[Short-answer chart tasks]
══════

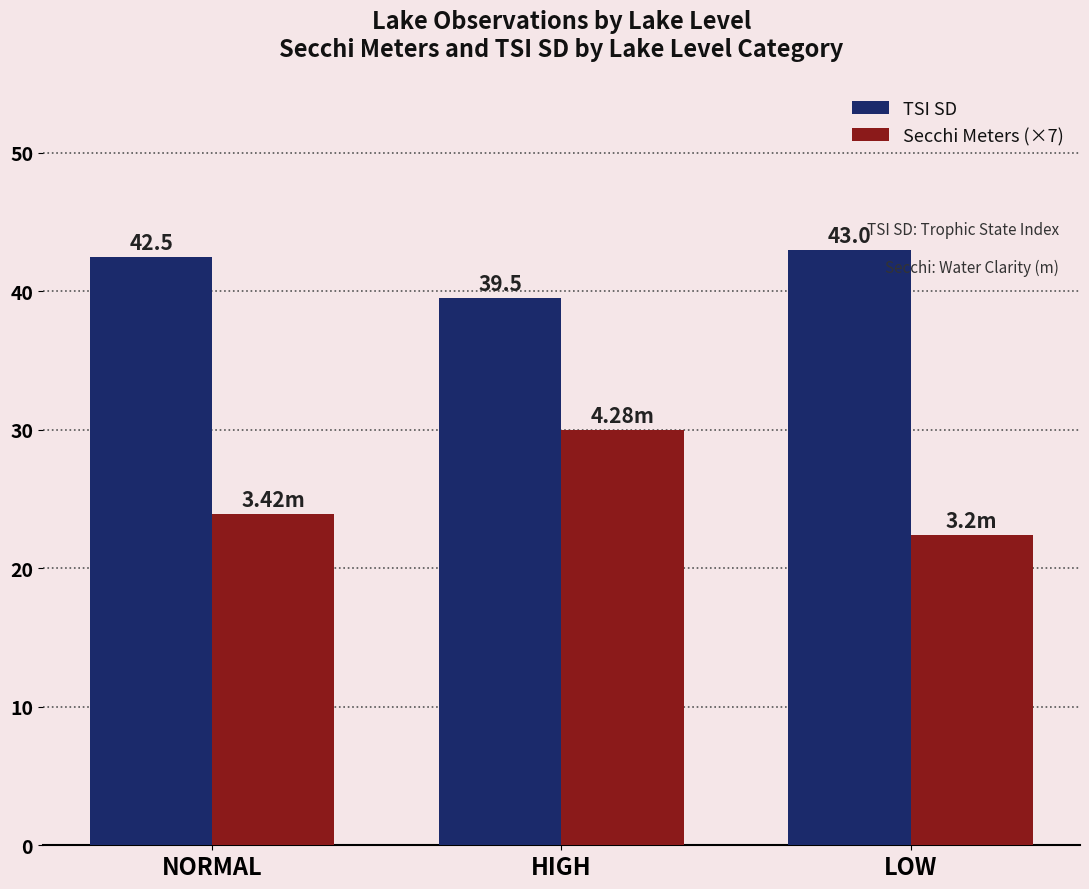

Reading right to left, extract all data points from this chart.

TSI SD: 43.0	39.5	42.5
Secchi Meters (×7): 22.4	30.0	23.9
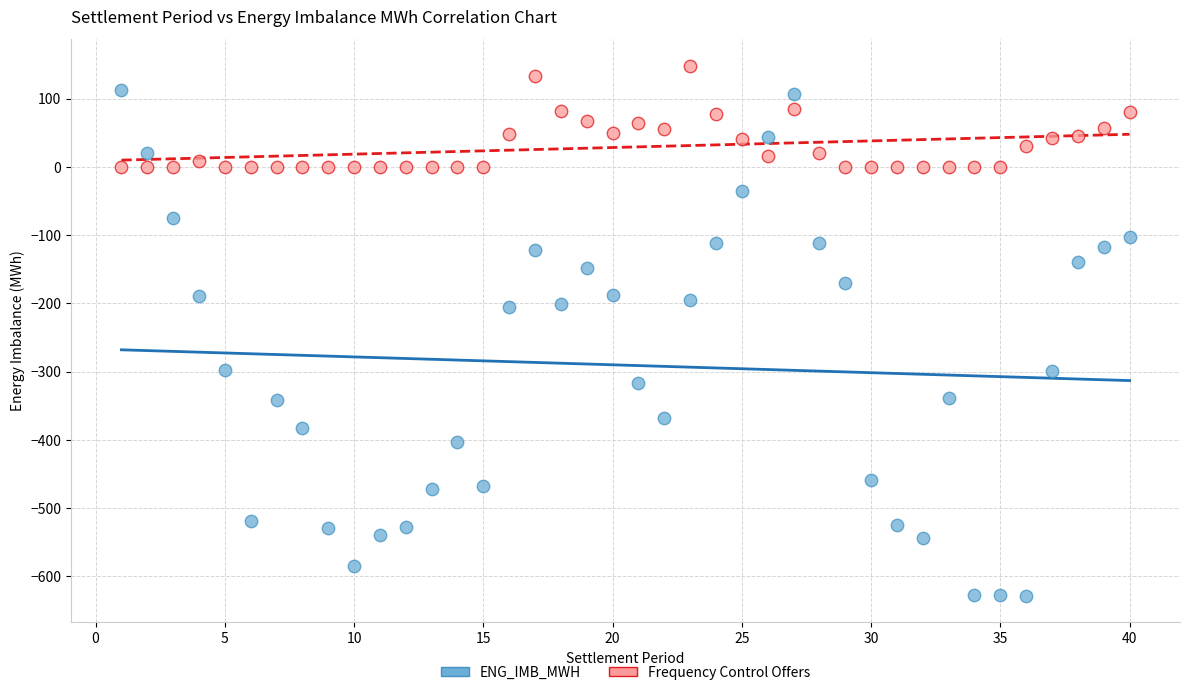

Across all data points, what is the range of Y values (max minus min)?

775.9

══════

**TASK OBJECTIVE:**
Return every line of the records above word for word, leaving out the pictures.

**ANSWER TO THE PROBLEM:**
Reading right to left, extract all data points from this chart.

TSI SD: 43.0	39.5	42.5
Secchi Meters (×7): 22.4	30.0	23.9

Across all data points, what is the range of Y values (max minus min)?

775.9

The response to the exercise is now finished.